Exercise data:
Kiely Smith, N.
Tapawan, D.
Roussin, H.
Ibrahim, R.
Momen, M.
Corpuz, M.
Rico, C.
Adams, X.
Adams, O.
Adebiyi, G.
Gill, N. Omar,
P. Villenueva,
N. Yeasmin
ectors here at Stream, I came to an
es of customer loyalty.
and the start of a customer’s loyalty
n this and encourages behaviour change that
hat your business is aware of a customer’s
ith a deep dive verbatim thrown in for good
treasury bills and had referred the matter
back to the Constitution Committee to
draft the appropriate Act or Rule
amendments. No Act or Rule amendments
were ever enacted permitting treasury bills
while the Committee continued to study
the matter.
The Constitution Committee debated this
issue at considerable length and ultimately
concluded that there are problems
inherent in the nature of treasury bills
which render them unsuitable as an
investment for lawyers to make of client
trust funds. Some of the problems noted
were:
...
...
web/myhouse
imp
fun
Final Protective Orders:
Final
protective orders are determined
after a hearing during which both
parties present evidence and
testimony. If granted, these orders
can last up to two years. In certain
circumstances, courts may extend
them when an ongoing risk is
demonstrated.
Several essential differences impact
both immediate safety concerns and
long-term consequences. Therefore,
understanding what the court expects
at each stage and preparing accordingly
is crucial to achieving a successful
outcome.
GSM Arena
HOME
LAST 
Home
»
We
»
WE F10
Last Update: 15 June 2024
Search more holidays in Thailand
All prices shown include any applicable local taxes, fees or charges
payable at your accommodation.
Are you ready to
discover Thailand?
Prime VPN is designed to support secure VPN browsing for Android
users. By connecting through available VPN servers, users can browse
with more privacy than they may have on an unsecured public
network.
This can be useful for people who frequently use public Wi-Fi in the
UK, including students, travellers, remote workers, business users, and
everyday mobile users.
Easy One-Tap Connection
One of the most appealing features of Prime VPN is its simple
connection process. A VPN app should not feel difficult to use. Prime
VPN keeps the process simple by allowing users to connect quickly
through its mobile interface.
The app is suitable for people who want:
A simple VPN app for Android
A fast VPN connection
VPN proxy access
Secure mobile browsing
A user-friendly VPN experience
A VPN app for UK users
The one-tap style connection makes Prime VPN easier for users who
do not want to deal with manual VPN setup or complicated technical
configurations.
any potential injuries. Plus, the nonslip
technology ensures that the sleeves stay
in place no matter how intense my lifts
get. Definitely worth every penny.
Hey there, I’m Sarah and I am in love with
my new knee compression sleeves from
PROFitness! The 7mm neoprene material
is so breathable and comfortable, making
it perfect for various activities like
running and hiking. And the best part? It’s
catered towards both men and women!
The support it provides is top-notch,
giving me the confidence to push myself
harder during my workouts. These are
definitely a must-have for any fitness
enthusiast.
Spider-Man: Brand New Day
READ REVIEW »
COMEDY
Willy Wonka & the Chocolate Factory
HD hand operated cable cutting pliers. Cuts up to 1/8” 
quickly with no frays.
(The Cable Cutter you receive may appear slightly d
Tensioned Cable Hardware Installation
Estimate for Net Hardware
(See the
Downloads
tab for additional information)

Work request: Print exactly the lines above from the one with "amendments. No Act or Rule amendments" to the one with "discover Thailand?", including both.

Task result:
amendments. No Act or Rule amendments
were ever enacted permitting treasury bills
while the Committee continued to study
the matter.
The Constitution Committee debated this
issue at considerable length and ultimately
concluded that there are problems
inherent in the nature of treasury bills
which render them unsuitable as an
investment for lawyers to make of client
trust funds. Some of the problems noted
were:
...
...
web/myhouse
imp
fun
Final Protective Orders:
Final
protective orders are determined
after a hearing during which both
parties present evidence and
testimony. If granted, these orders
can last up to two years. In certain
circumstances, courts may extend
them when an ongoing risk is
demonstrated.
Several essential differences impact
both immediate safety concerns and
long-term consequences. Therefore,
understanding what the court expects
at each stage and preparing accordingly
is crucial to achieving a successful
outcome.
GSM Arena
HOME
LAST 
Home
»
We
»
WE F10
Last Update: 15 June 2024
Search more holidays in Thailand
All prices shown include any applicable local taxes, fees or charges
payable at your accommodation.
Are you ready to
discover Thailand?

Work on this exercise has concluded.